E.O.E : L’ESA existe depuis 1975. Pourquoi choisir de faire ce débat maintenant, 40 ans plus tard ?
M.P. : Tout simplement parce que les temps ont changé. Avant, l’avis des spécialistes sur les lanceurs et les satellites déterminait les programmes de l’ESA. Puis les demandes du monde politique (changement climatique, environnement, agriculture) ont façonné nos programmes. Il nous manquait une troisième étape, l’implication des citoyens. Ce nouveau type d’échange est possible avec l’émergence des réseaux sociaux. Vu que les impôts des contribuables financent des programmes spatiaux, il faut harmoniser l’impact de l’outil spatial sur notre société avec les attentes des citoyens. C’est une forme de démocratie plus aboutie.

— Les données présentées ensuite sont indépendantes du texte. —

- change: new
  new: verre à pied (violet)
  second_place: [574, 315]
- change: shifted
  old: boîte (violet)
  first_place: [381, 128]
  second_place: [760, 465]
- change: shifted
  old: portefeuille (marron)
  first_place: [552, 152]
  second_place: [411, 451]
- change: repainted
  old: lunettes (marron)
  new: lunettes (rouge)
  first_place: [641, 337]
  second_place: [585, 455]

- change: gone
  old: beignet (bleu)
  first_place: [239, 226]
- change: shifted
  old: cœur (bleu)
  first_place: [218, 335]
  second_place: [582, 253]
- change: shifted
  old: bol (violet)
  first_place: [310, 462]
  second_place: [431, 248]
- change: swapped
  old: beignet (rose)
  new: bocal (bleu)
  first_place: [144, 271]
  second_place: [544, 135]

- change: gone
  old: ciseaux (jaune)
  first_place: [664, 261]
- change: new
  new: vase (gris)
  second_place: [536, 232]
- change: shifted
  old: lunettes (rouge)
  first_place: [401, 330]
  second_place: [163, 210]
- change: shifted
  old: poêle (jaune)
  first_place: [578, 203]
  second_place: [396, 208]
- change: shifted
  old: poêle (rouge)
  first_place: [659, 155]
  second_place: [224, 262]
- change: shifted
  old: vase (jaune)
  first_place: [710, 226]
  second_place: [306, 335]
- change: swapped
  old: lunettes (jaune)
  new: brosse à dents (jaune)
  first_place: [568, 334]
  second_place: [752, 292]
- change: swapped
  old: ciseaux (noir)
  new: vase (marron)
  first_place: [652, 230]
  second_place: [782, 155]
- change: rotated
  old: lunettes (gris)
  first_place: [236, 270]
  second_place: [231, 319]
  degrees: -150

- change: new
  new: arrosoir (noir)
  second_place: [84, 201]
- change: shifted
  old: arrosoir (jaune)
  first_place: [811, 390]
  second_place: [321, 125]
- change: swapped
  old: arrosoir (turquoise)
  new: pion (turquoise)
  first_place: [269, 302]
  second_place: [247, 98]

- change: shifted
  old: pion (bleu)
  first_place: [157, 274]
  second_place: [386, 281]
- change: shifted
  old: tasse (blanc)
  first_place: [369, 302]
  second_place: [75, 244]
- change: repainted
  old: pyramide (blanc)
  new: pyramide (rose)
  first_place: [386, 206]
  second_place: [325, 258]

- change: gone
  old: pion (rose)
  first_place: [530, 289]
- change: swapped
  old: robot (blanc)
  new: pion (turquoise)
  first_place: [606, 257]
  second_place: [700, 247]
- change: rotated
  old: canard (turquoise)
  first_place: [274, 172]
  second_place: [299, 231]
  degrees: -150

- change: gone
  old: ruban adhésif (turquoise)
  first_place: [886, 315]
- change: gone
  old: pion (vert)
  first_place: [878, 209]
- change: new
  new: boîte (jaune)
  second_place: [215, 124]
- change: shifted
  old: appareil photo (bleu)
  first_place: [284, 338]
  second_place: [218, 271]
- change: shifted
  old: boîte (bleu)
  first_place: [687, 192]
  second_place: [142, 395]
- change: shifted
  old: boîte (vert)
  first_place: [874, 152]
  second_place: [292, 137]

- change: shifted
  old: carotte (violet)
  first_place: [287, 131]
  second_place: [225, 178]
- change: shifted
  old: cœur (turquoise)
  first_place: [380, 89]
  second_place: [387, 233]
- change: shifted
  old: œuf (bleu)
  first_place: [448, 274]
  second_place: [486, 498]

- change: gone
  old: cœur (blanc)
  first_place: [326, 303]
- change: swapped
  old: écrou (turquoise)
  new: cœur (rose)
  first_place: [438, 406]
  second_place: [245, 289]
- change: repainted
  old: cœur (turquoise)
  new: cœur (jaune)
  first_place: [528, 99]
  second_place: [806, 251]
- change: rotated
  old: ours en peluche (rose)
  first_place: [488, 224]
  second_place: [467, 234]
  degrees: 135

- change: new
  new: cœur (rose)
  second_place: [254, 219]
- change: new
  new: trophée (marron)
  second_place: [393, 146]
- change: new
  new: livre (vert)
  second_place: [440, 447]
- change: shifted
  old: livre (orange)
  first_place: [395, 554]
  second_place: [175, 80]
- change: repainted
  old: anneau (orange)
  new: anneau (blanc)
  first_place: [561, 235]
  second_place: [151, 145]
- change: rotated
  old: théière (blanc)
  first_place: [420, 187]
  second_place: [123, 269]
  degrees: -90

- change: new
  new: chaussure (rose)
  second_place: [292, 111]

E.O.E : Les questions de démocratie sont davantage l’apanage de l’Union européenne ou des Etats. Pourquoi l’Agence s’en préoccupe-t-elle maintenant ?
M.P. : Nous avons des programmes de type exploration ou purement scientifiques qui ne sont pas complètement pris en compte par l’Union européenne. Les citoyens doivent avoir la possibilité de donner leur avis sur l’avenir de nos programmes scientifiques et sur le spatial en général alors que l’UE se concentre sur des besoins spatiaux spécifiques liés aux politiques qu’elle mène.


E.O.E : Ce débat s’insère-t-il dans un contexte de légitimation de plus en plus demandée des dépenses publiques ?
M.P. : Effectivement, nous recevons en moyenne 10 milliards tous les 2/3 ans qui ne sont pas extensibles. Il nous faut répondre à un besoin politique réel, faire un pont entre nos propositions et les attentes des politiques mais aussi des citoyens. Aujourd’hui par exemple, on voit que le climat a pris une importance qui n’existait pas il y a deux ans. En regardant les résultats de la Cop21 et du dernier G20, on se rend compte que deux ans plus tôt on piétinait alors qu’aujourd’hui plus d’une centaine de chefs de gouvernements ont décidé d’actions collectives contre le changement climatique. Or, la moitié des données utilisées proviennent du secteur spatial. Il est aujourd’hui primordial pour l’ESA de mettre l’accent sur un programme qui réponde à ce besoin.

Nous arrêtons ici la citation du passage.